Когда мы уже собирались уходить, Тулинов на минуту нас оставил, выйдя по какому-то делу в соседнюю комнату. Гончаров подошел к стене, где висели фотографические портреты; на устах его витала задумчивая улыбка: очевидно, он уже обрабатывал в голове суждения Тулинова, представляя их в том виде, в каком намеревался ввести их в рукопись; я по привычке следовала за ним, у его ног, и взглядывала на него снизу вверх.

Вдруг улыбка исчезла с его лица, он нахмурился, на щеках проступили пятна.

— Узнаешь, Мимишка? — ткнул он в одну из карточек на стене. На ней был запечатлен мужчина с красивой седой бородой и седыми волосами, высоким лбом, внушительным носом и мудрыми, грустными глазами. — Узнаешь ты сего господина?
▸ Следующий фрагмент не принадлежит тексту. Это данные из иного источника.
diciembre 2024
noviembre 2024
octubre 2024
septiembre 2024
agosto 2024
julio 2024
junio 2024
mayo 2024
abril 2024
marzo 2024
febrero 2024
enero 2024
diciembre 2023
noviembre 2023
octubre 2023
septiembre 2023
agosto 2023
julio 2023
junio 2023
Я его узнала: это был Тургенев. Я с ним только единожды встречалась, но запомнила, как врага, навсегда.

— И здесь от него спасения нет, — раздражительно бросил Гончаров. — Вроде бы в своем Париже живет, а его физиономия из каждого петербургского угла глядит!
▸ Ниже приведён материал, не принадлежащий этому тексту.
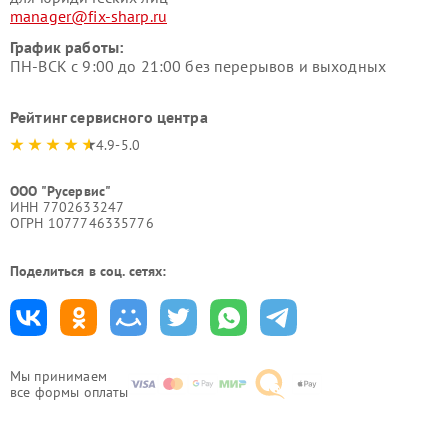
manager@fix-sharp.ru
График работы:
ПН-ВСК с 9:00 до 21:00 без перерывов и выходных
Рейтинг сервисного центра
4.9-5.0
ООО "Русервис"
ИНН 7702633247
ОГРН 1077746335776
Поделиться в соц. сетях:
Мы принимаем
все формы оплаты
Настроение у моего хозяина, столь благостное весь день, заметно испортилось. Снова, по-видимому, полезли в голову неприятные думы.

— Будет ли конец? — пробормотал он, имея в виду, как я рассудила, именно свои думы. В том, что я рассудила верно, я убедилась в дальнейшем.

Тут вернулся Тулинов. Они еще о чем-то поговорили, но мой хозяин отвечал уже сухо и односложно, ему тяжело было оставаться любезным.

Наконец они распрощались; Тулинов наклонился меня погладить, но я, чувствуя и принимая в хозяине перемену к нему, отстранилась, и он только двумя пальцами коснулся моей спины.

Выйдя из ателье, Гончаров, недовольно хмурясь на солнце, сказал:

— И Тулинов тоже хорош! Вывесил этого на самом видном месте!

Больше, насколько мне известно, к услугам Тулинова он не прибегал. Хотя сделанную им с нас фотографию, повторюсь, любил.